Le innumerevoli segnalazioni degli operatori vessati dalle recensioni su TripAdvisor, con contenuti alle volte anche oltraggiosi sono un esempio fin troppo eclatante del rischio che Internet possa divenire, se non adeguatamente regolamentato, una zona franca. Diventa, pertanto, doveroso difendere la tutela di tutti quei diritti di rango costituzionale e di valore sociale, quali il diritto all’onore ed alla reputazione. Per far ciò, occorre però in prima istanza cercare di delineare i confini della loro lesione.
Con riferimento alla tutela della reputazione, da intendersi come il valore sociale di cui un determinato individuo è portatore, la sua protezione è prevista dall'art. 595 del codice penale a norma del quale commette il reato di diffamazione chiunque, comunicando con più persone, offende la reputazione altrui, prevedendo per il colpevole la pena della reclusione fino a un anno o la multa fino a 1.032 euro.
Se l'offesa consiste nell'attribuzione di un fatto determinato, facendo cioè riferimento ad un episodio preciso e specifico, la pena è della reclusione fino a due anni, ovvero della multa fino a 2.065 euro.
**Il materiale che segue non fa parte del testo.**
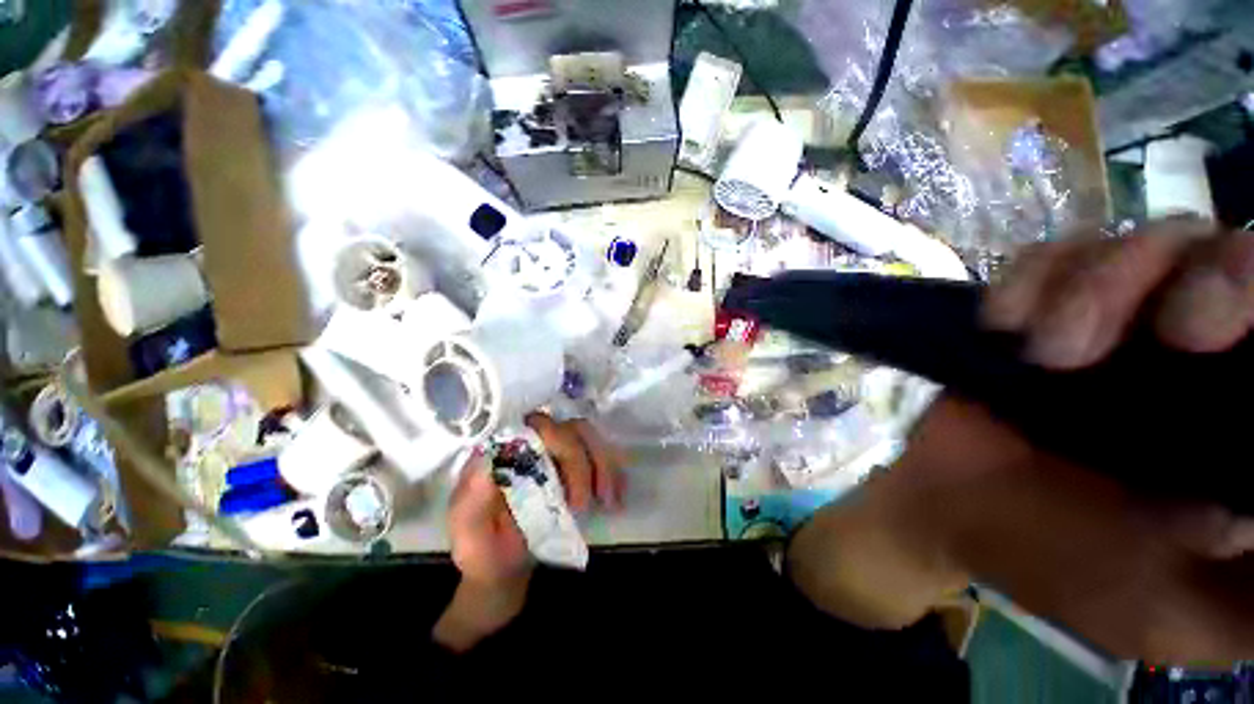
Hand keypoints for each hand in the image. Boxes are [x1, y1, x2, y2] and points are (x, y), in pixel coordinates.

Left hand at [435, 415, 624, 651]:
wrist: (504, 570)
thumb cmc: (483, 552)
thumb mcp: (469, 533)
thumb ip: (472, 499)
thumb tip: (487, 458)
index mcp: (504, 452)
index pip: (535, 426)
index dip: (558, 442)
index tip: (567, 484)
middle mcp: (533, 444)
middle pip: (569, 430)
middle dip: (582, 463)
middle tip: (584, 503)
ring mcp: (557, 454)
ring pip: (589, 439)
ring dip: (604, 465)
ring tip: (608, 501)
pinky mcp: (576, 467)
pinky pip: (601, 457)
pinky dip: (613, 473)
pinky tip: (617, 498)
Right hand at [904, 222, 1253, 661]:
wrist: (949, 511)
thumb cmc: (1065, 566)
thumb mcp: (1174, 614)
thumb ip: (1250, 599)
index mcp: (1241, 419)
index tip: (1227, 348)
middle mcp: (1200, 353)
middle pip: (1238, 253)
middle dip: (1219, 277)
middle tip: (1178, 335)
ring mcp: (1119, 318)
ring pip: (1153, 237)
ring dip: (1101, 283)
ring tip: (1048, 352)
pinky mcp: (1042, 308)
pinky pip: (1052, 253)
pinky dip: (1030, 278)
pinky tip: (1004, 325)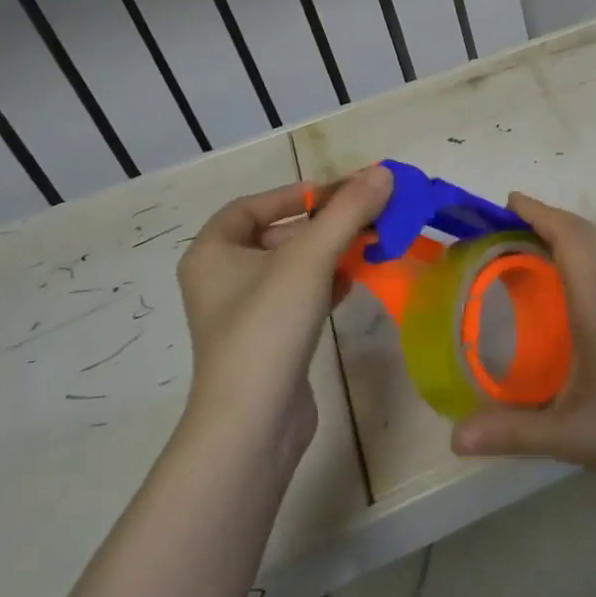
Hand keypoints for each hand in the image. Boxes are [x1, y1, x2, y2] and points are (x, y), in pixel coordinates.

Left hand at [175, 166, 392, 456]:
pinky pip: (299, 297)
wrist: (253, 424)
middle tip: (366, 216)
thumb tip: (384, 172)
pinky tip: (352, 283)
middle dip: (323, 223)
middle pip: (278, 235)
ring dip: (330, 252)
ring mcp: (245, 313)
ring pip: (292, 267)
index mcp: (212, 253)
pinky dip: (325, 284)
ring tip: (369, 245)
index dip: (294, 194)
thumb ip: (348, 212)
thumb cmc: (268, 327)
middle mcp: (221, 278)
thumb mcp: (310, 259)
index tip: (337, 193)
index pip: (252, 206)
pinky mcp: (268, 340)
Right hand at [450, 193, 595, 479]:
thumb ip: (512, 434)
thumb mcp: (570, 435)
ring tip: (528, 246)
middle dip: (547, 218)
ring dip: (566, 233)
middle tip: (506, 223)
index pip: (569, 237)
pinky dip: (581, 254)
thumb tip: (454, 438)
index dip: (538, 213)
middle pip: (583, 233)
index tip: (508, 201)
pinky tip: (565, 286)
Se, infine, l'offesa è arrecata col mezzo della stampa (giornali, televisione, altri mezzi di informazione) o con qualsiasi altro mezzo di pubblicità (forum su internet, social network), la pena è della reclusione da sei mesi a tre anni o della multa non inferiore a 516 euro. Attenzione, però, affinché possa dirsi realizzato il reato di diffamazione, e quindi anche attraverso i diversi mezzi di comunicazione, non è sufficiente la mera offesa della reputazione.
Si richiede anche la sussistenza di due ulteriori elementi:
1) la comunicazione di tale messaggio a più persone;
2) la volontà cosciente e libera di propagare notizie e/o commenti con la consapevolezza della loro attitudine a ledere l'altrui reputazione.
Occorre, cioè, in primis che la comunicazione di un determinato messaggio arrivi a più persone, indipendentemente dal fatto che quelle persone abbiano o meno letto quella comunicazione. Non è invece necessario che l'intenzione di chi dia luogo a quelle determinate espressioni sia necessariamente di offesa, bastando anche solo che si adoperino consapevolmente parole che siano socialmente interpretabili come offensive. Perciò, laddove venga a mancare uno degli elementi di cui sopra, le espressioni utilizzate, potrebbero essere fatte rientrare nell'ambito del “diritto di critica” che, per essere tale, non deve, però, mai trasmodare in insulto o in dileggio.
Ad esempio, per quanto riguarda giustappunto le recensioni delle singole strutture su portali internet, se l'espressione utilizzata risulta essere “quel piatto è immangiabile” oppure “quel locale è impresentabile”, difficilmente si potrà sperare che ad un'eventuale querela possa poi far seguito un procedimento penale. Diverso è sicuramente il caso di espressioni orientate a far credere che ad esempio sia pratica diffusa di quella determinata non emettere scontrini, oppure usare definizioni oltraggiose sulla pulizia dei locali o, ancora, definire con espressioni oltraggiose i gestori di quel locale, così come chi vi lavora.
Prima di concludere, alcune brevi osservazioni di carattere tecnico procedurale.
Il reato di diffamazione viene definito tecnicamente reato di tipo istantaneo. Ciò sta a significare che si consuma nello stesso momento in cui appare la notizia e questa è potenzialmente leggibile da chiunque. Eliminarla, così come correggerla o eventualmente chiedere scusa, può incidere solo sulla eventuale determinazione della pena, ma non sulla sussistenza del reato.
Altra cosa da ben ricordare, il reato di diffamazione è reato procedibile a querela di parte. Il termine per la proposizione della querela è di 90 giorni dal momento in cui si è avuta conoscenza della notizia diffamatoria o dall'ultimo giorno di pubblicazione. Proprio con riferimento alla querela, infine, è doveroso sottolineare due accortezze che è bene avere al momento della sua stesura.
Verificare che sia presente la formula “Quale persona offesa del reato e per l'esercizio dei poteri e delle facoltà connessi a tale qualità, chiedo di essere informato in ordine ad eventuali richieste di archiviazione ex art. 408 c.p.p., opponendomi fin d'ora all'eventuale emissione del decreto penale di condanna”, cosicché laddove vi fosse anche una richiesta di archiviazione ben si potrà proporre opposizione alla stessa (in questo caso è bene ricordare che i termini per depositarla sono di 10 giorni dal quello della notifica della richiesta di archiviazione). Indicare, sempre, di riservarsi la costituzione di parte civile nell'instaurando procedimento penale, così da poter, poi, richiedere, all'interno del processo penale, il risarcimento dei danni subiti.